Halep shone on the grass, traditionally her worst surface: Her nimble, never-give-up game is usually best optimized when she’s given some extra time to lunge on slide-y clay, not when she’s battling the dispassionate green grip of Nature’s Velcro. And yet, a year after Angelique Kerber defeated Serena by just getting the ball back, Halep did the same, but with much more flare.
Williams, 37, has now gone 23-9 in Grand Slam finals during her 24-year career, and again has fallen one match shy of tying Margaret Court’s record for 24 Slam singles titles.
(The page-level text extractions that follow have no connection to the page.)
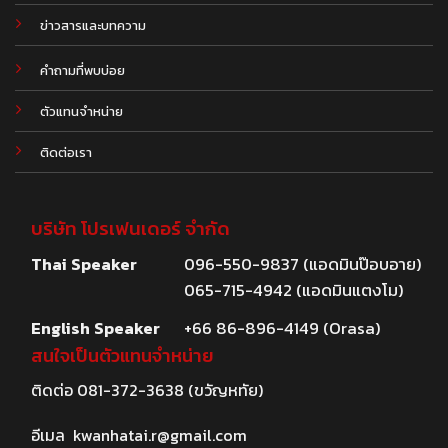
.
ข่าวสารและบทความ
คำถามที่พบบ่อย
ตัวแทนจำหน่าย
ติดต่อเรา
บริษัท โปรเฟนเดอร์ จำกัด
Thai Speaker
096-550-9837 (แอดมินป๊อบอาย)
065-715-4942 (แอดมินแตงโม)
English Speaker
+66 86-896-4149 (Orasa)
สนใจเป็นตัวแทนจำหน่าย
ติดต่อ
081-372-3638
(ขวัญหทัย)
อีเมล
kwanhatai.r@gmail.com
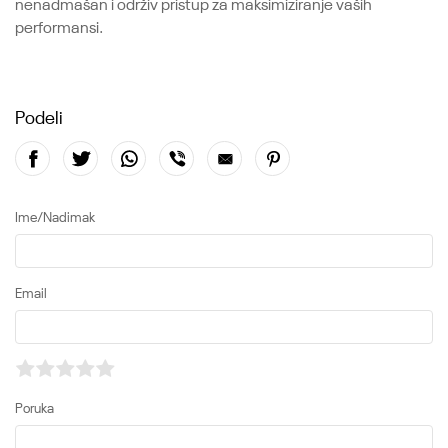
nenadmašan i održiv pristup za maksimiziranje vaših
performansi.
Podeli
Ime/Nadimak
Email
Poruka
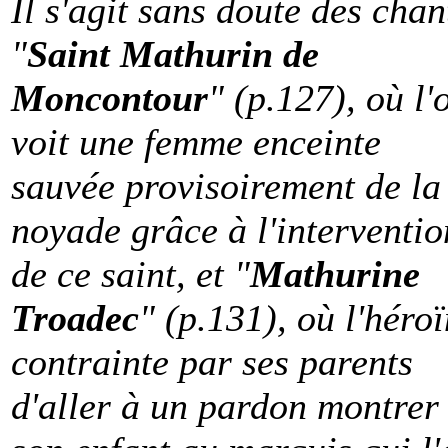
Il s'agit sans doute des chan
"
Saint Mathurin de
Moncontour
" (p.127), où l'
voit une femme enceinte
sauvée provisoirement de la
noyade grâce à l'interventio
de ce saint, et "
Mathurine
Troadec
" (p.131), où l'héro
contrainte par ses parents
d'aller à un pardon montrer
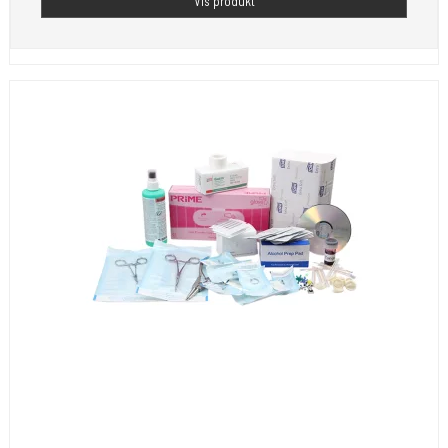
Vis produkt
Since winning the Australian Open in 2017 while eight weeks pregnant with her daughter Olympia and then delivering the baby in a complications-filled birth, Williams has now lost three times in the finals of a Grand Slam: at the past two Wimbledons and at the 2018 U.S. Open. Before Saturday’s match, Williams’s coach, Patrick Mouratoglou, was asked whether the opponent or the occasion was her biggest obstacle to tying Court; his answer was basically “both,” but as it turns out, more of the credit went to the woman on the other side of Centre Court, and not Centre Court itself.
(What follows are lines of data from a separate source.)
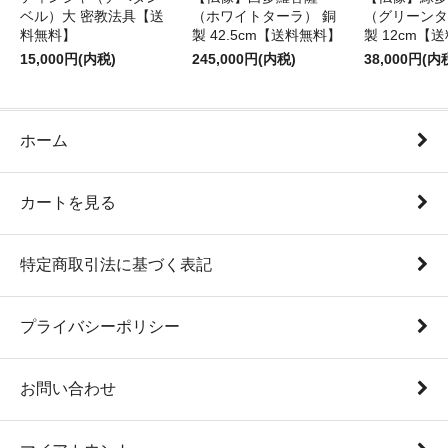
ベル）大 密教法具【送
（ホワイトターラ） 銅
（グリーンタ
料無料】
製 42.5cm【送料無料】
製 12cm【
15,000円(内税)
245,000円(内税)
38,000円(内
ホーム
カートを見る
特定商取引法に基づく表記
プライバシーポリシー
お問い合わせ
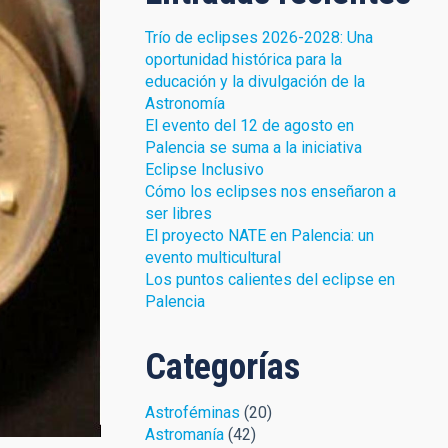
Trío de eclipses 2026-2028: Una
oportunidad histórica para la
educación y la divulgación de la
Astronomía
El evento del 12 de agosto en
Palencia se suma a la iniciativa
Eclipse Inclusivo
Cómo los eclipses nos enseñaron a
ser libres
El proyecto NATE en Palencia: un
evento multicultural
Los puntos calientes del eclipse en
Palencia
Categorías
do de la sonda
Astroféminas
(20)
Astromanía
(42)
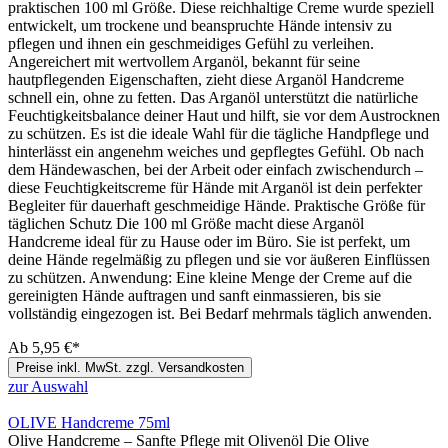
praktischen 100 ml Größe. Diese reichhaltige Creme wurde speziell
entwickelt, um trockene und beanspruchte Hände intensiv zu
pflegen und ihnen ein geschmeidiges Gefühl zu verleihen.
Angereichert mit wertvollem Arganöl, bekannt für seine
hautpflegenden Eigenschaften, zieht diese Arganöl Handcreme
schnell ein, ohne zu fetten. Das Arganöl unterstützt die natürliche
Feuchtigkeitsbalance deiner Haut und hilft, sie vor dem Austrocknen
zu schützen. Es ist die ideale Wahl für die tägliche Handpflege und
hinterlässt ein angenehm weiches und gepflegtes Gefühl. Ob nach
dem Händewaschen, bei der Arbeit oder einfach zwischendurch –
diese Feuchtigkeitscreme für Hände mit Arganöl ist dein perfekter
Begleiter für dauerhaft geschmeidige Hände. Praktische Größe für
täglichen Schutz Die 100 ml Größe macht diese Arganöl
Handcreme ideal für zu Hause oder im Büro. Sie ist perfekt, um
deine Hände regelmäßig zu pflegen und sie vor äußeren Einflüssen
zu schützen. Anwendung: Eine kleine Menge der Creme auf die
gereinigten Hände auftragen und sanft einmassieren, bis sie
vollständig eingezogen ist. Bei Bedarf mehrmals täglich anwenden.
Ab
5,95 €*
Preise inkl. MwSt. zzgl. Versandkosten
zur Auswahl
OLIVE Handcreme 75ml
Olive Handcreme – Sanfte Pflege mit Olivenöl Die Olive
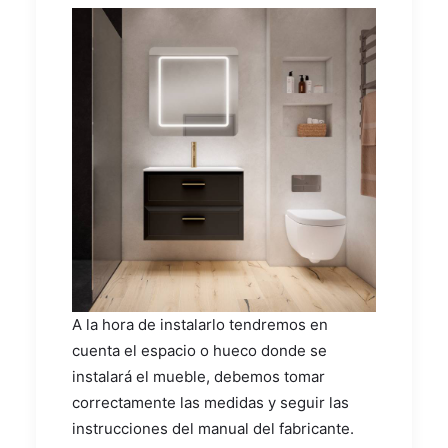
A la hora de instalarlo tendremos en
cuenta el espacio o hueco donde se
instalará el mueble, debemos tomar
correctamente las medidas y seguir las
instrucciones del manual del fabricante.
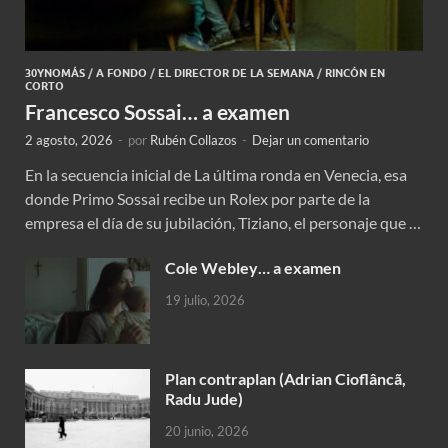
30YNOMÁS
/
A FONDO
/
EL DIRECTOR DE LA SEMANA
/
RINCÓN EN
CORTO
Francesco Sossai… a examen
2 agosto, 2026
-
por
Rubén Collazos
-
Dejar un comentario
En la secuencia inicial de La última ronda en Venecia, esa
donde Primo Sossai recibe un Rolex por parte de la
empresa el día de su jubilación, Tiziano, el personaje que …
Cole Webley… a examen
19 julio, 2026
Plan contraplan (Adrian Cioflâncã,
Radu Jude)
20 junio, 2026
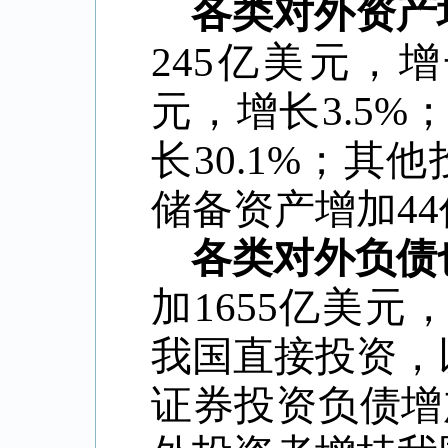
各类对外资产
245亿美元，增
元，增长3.5
长30.1%；其
储备资产增加44
各类对外负债
加1655亿美元
我国直接投资，
证券投资负债增加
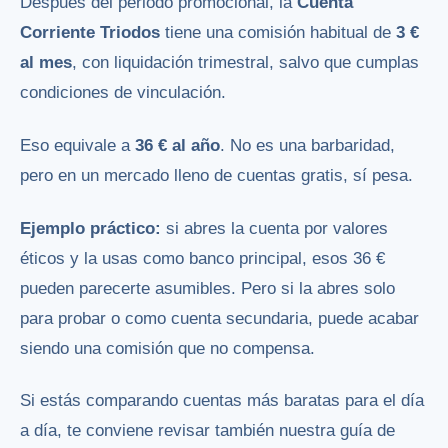
Después del periodo promocional, la
Cuenta
Corriente Triodos
tiene una comisión habitual de
3 €
al mes
, con liquidación trimestral, salvo que cumplas
condiciones de vinculación.
Eso equivale a
36 € al año
. No es una barbaridad,
pero en un mercado lleno de cuentas gratis, sí pesa.
Ejemplo práctico:
si abres la cuenta por valores
éticos y la usas como banco principal, esos 36 €
pueden parecerte asumibles. Pero si la abres solo
para probar o como cuenta secundaria, puede acabar
siendo una comisión que no compensa.
Si estás comparando cuentas más baratas para el día
a día, te conviene revisar también nuestra guía de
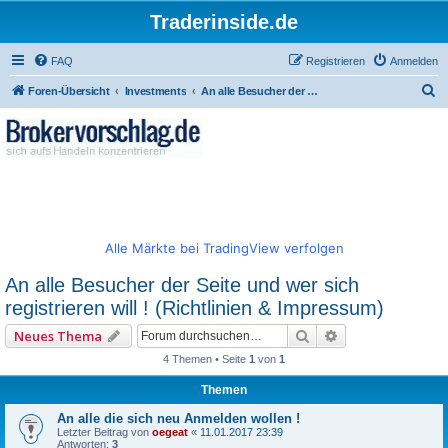
Traderinside.de
FAQ
Registrieren
Anmelden
S
Foren-Übersicht
Investments
An alle Besucher der Seite und wer sich registrieren will ! (Richtlinien & Impressum)
u
c
h
e
Alle Märkte bei TradingView verfolgen
An alle Besucher der Seite und wer sich
registrieren will ! (Richtlinien & Impressum)
Suche
Erweiterte Such
Neues Thema
4 Themen • Seite
1
von
1
Themen
An alle die sich neu Anmelden wollen !
Letzter Beitrag von
oegeat
«
11.01.2017 23:39
Antworten:
3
A shot so good your opponent can only stand and applaud #Wimbledon | @Simona_Halep pic.twitter.com/SSJFRWMliK— Wimbledon (@Wimbledon) July 13, 2019
Saturday’s loss was the quickest and most lopsided final of Serena’s career, but Halep’s play was so exceptional that even Williams had an “I’m not even mad, I’m impressed” demeanor after the match. (Her husband, Alexis Ohanian, sitting in the stands, wore a face about a hundred times more dyspeptic and glum.) “She literally played out of her mind,” Williams said to the crowd after the match. “It was a little bit of deer in the headlights for me.”
Halep, on the other hand, looked a little bit like a deer in the headlights as she took in the huge victory, one made all the more meaningful by the oft-reported fact that her mother had once told her that the be-all-and-end-all of making it would be to play in a Wimbledon final.
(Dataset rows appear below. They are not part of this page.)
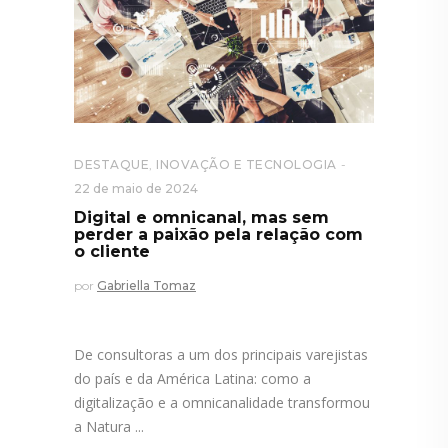
DESTAQUE
,
INOVAÇÃO E TECNOLOGIA
22 de maio de 2024
Digital e omnicanal, mas sem
perder a paixão pela relação com
o cliente
por
Gabriella Tomaz
De consultoras a um dos principais varejistas
do país e da América Latina: como a
digitalização e a omnicanalidade transformou
a Natura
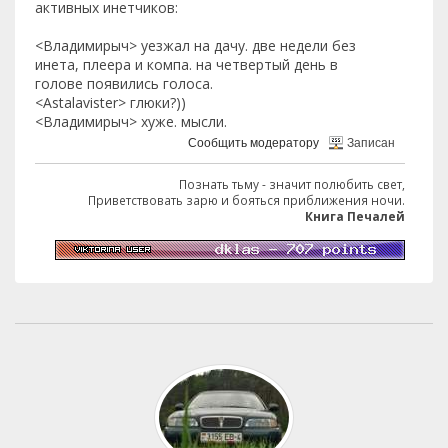
активных инетчиков:
<Владимирыч> уезжал на дачу. две недели без
инета, плеера и компа. на четвертый день в
голове появились голоса.
<Astalavister> глюки?))
<Владимирыч> хуже. мысли.
Сообщить модератору
Записан
Познать тьму - значит полюбить свет,
Приветствовать зарю и бояться приближения ночи.
Книга Печалей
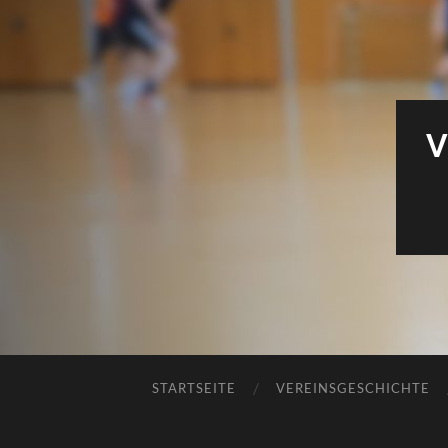
V
STARTSEITE
VEREINSGESCHICHTE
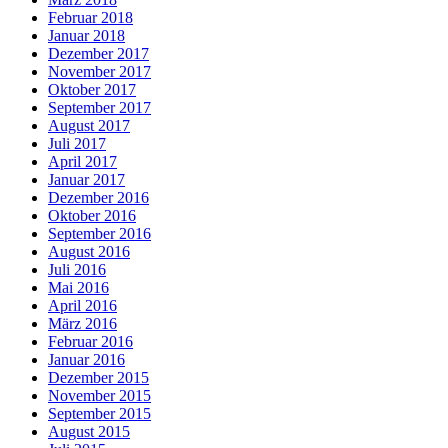
Februar 2018
Januar 2018
Dezember 2017
November 2017
Oktober 2017
September 2017
August 2017
Juli 2017
April 2017
Januar 2017
Dezember 2016
Oktober 2016
September 2016
August 2016
Juli 2016
Mai 2016
April 2016
März 2016
Februar 2016
Januar 2016
Dezember 2015
November 2015
September 2015
August 2015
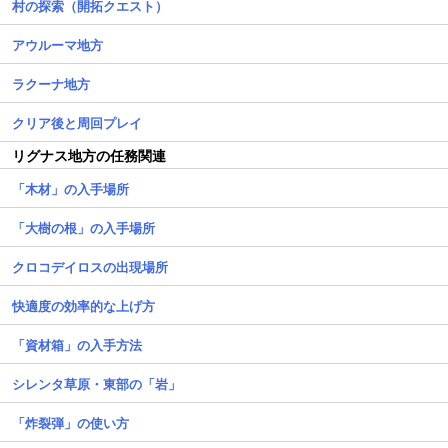
村の探索（開拓クエスト）
アウルーマ地方
ラクーナ地方
クリア後と周回プレイ
リグナス地方の任務関連
「木材」の入手場所
「大樹の根」の入手場所
クロコデイロスの出現場所
快適度の効率的な上げ方
「資材箱」の入手方法
シレンタ草原・東部の「岩」
「炸裂弾」の使い方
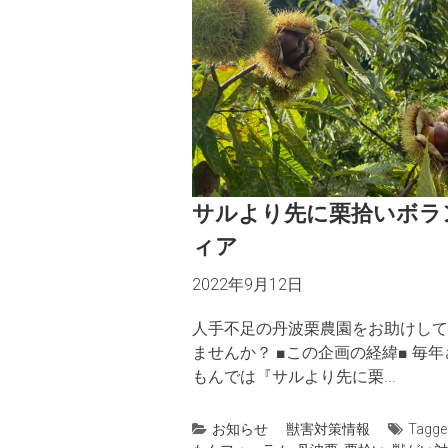
サルより先に栗拾いボラ
ィア
2022年9月12日
人手不足の丹波栗農園をお助けして
ませんか？ ■この企画の経緯■ 毎年
もんでは『サルより先に栗...
お知らせ
獣害対策情報
Tagg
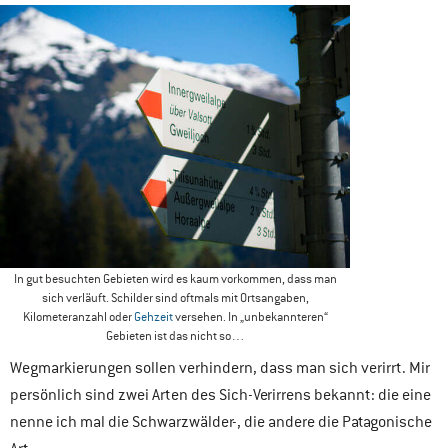
In gut besuchten Gebieten wird es kaum vorkommen, dass man
sich verläuft. Schilder sind oftmals mit Ortsangaben,
Kilometeranzahl oder
Gehzeit
versehen. In „unbekannteren“
Gebieten ist das nicht so…
Wegmarkierungen sollen verhindern, dass man sich verirrt. Mir
persönlich sind zwei Arten des Sich-Verirrens bekannt: die eine
nenne ich mal die Schwarzwälder-, die andere die Patagonische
But Halep also proved to be a charming winner, with her play—still unmistakably in her counterpunching style, but with an additional few degrees of confidence on each shot—drawing gasps even from a crowd likely primed to pull for Williams, and her post-match interview answers sounding like some kind of Austerity Victory Jeopardy (when they weren’t about the Duchess of Sussex, that is).
“The best one,” she said when she was asked what the last hour of her life had been like. “Never,” she said, after being asked whether she had ever played a better match than that. Her words had a stiff upper lip to them, perhaps befitting of the occasion, but her face was all smiles, and really, that said it all.